As a person David Lynch seems very mild, and he’s pretty happy generally and kind of nostalgic. He put up a website some years back to allow fans to contribute to his causes. Meditation is a big deal for him, and he’s trying to setup a large scale school for teaching tascendental meditation. So it’s always a shock or slightly unsettling to see him speak about something he hates. David Lynch hates Product Placement and knows that watching a movie on a telephone is much worse than seeing on a big movie screen. I haven’t really thought about David Lynch very recently. But a link to an NPR website reviewing new music from the Artis Moby caught my attention.

NPR.org, June 15, 2009 – Moby has just made his best record in 10 years — at least I think so. The new record by the DJ, singer, bassist, keyboardist, guitarist and all-around renaissance man, Wait for Me, is filled with beauty, sadness and celebration.
via Exclusive First Listen: Moby, ‘Wait For Me’ : NPR Music.
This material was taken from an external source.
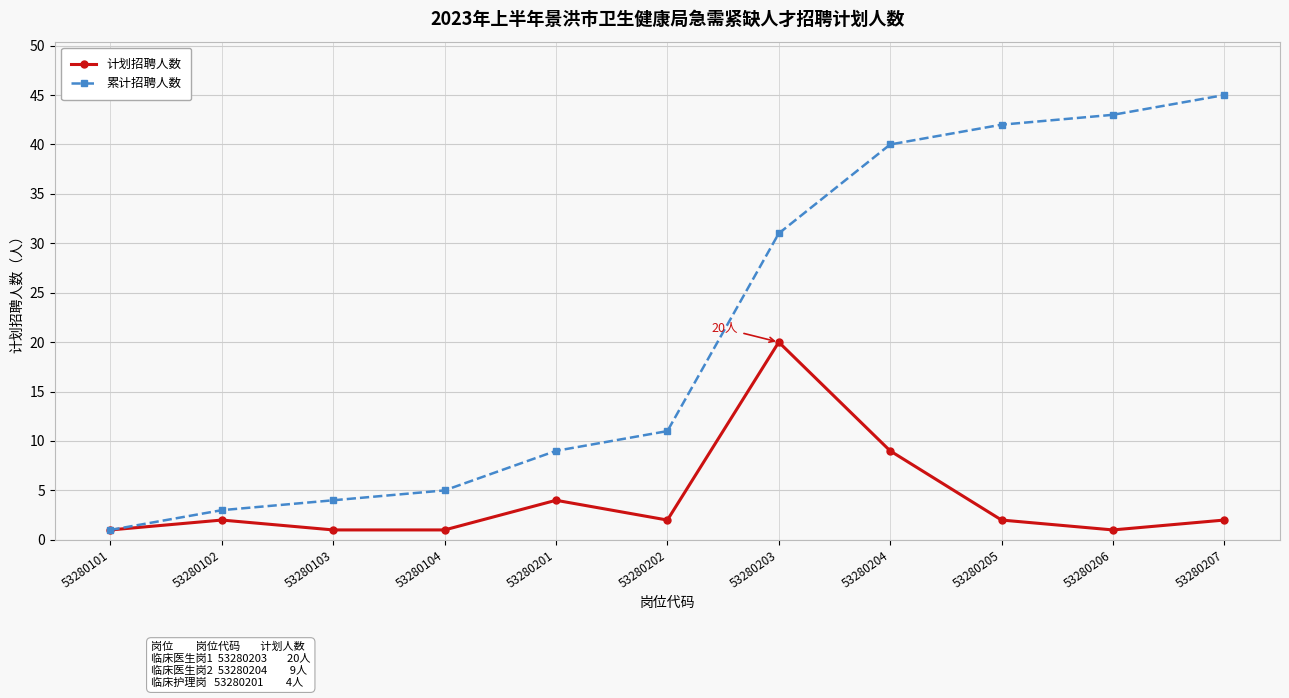

Reading right to left, extract all data points from this chart.

计划招聘人数: 2	1	2	9	20	2	4	1	1	2	1
累计招聘人数: 45	43	42	40	31	11	9	5	4	3	1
Moby had said in an interview he was inspired by an interview done by BAFTA for it’s David Lean Lecture Series. Moby felt Lynch was saying being creative was more important than the market for the work being created. Which led me to finding the original video and transcript of the interview:
David Lynch from the BAFTA David Lean Lecture:
“Everybody probably knows that success is just as dangerous as failure, maybe more. You second guess yourself from then on because you’re afraid to fall. Failure? Terrible at first but then, oh man, total freedom. There is nowhere to go but up, and it’s a very good thing.”
Moby asked David Lynch to make a video for one of the music tracks. Here’s the link to video on pitchfork:
http://pitchfork.com/tv/#/musicvideo/966-moby-shot-in-the-back-of-the-he…
So given this interesting combination of thoughts and ideas and inspiration all I can say is I’m so happy the web allows people to find those little seeds to start big fires burning. Lynch is right. Creativity is the thing. Or as Lynch likes to say the little fish that allow you to catch the really deep, abstract big fish. I too have received inspiration from finding the original album posted on NPR.org. I listened to the whole thing all the way through rather than a track at a time. Moby designed this to be an old style ‘album’ experience and he handcrafted it, a very personal work. I like it. I like it a lot. It’s fantastic. Run out and buy it, or download it or something. Do it. Do it now!